Jindal now enters a far more competitive and crowded presidential field, not as a wunderkind but as an asterisk who barely registers in national polls. He is running as a reform-minded, social conservative armed with detailed policy proposals — and betting that his wonky approach will enable him to break through — but many question whether it’s too late to gain a foothold in the 2016 race.

► Republican House Speaker John Boehner is cracking down on conservative Republicans in his caucus–ostensibly over the recent vote to pass President Barack Obama’s trade agenda, but behind the scenes, he’s just sick of the “Tea Party.” Including Colorado’s own Ken Buck:

It’s a largely ceremonial position, but the title of class president soon could be taken from Congressman Ken Buck — and the Colorado lawmaker says it’s punishment for going against Republican leadership on a crucial trade vote…

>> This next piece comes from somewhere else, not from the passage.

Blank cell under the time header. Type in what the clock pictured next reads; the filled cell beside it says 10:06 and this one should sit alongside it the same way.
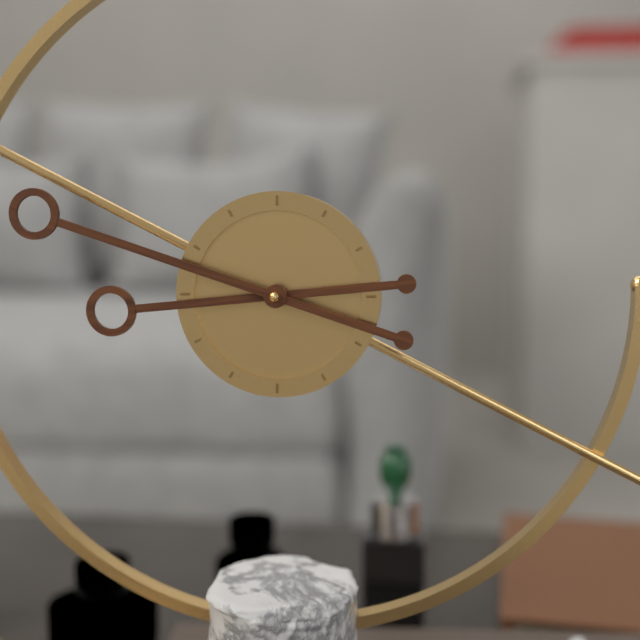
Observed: 8:48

Late Wednesday, his campaign put out a fundraising e-mail that cited the effort to remove him.

“Republican Leadership representatives have been meeting in secret and have now called a snap election to impeach me as Freshman Class President because I voted against ObamaTrade,” he wrote.

“Bring it on.”

► The Coffmangate scandal continues to grow, despite confusing reports yesterday about the status of investigations into the alleged blackmailing of Colorado Republican Party chairman Steve House. In news interviews yesterday, Attorney General Cynthia Coffman admitted that a major grievance against House was the failure to hire Ted Harvey as the party’s executive director, and that an alleged extramarital affair was invoked against House during their meeting. All indications remain that this will not end well for Attorney General Coffman or others she teamed up with to “burn down the House.”

Get even more smarter after the jump…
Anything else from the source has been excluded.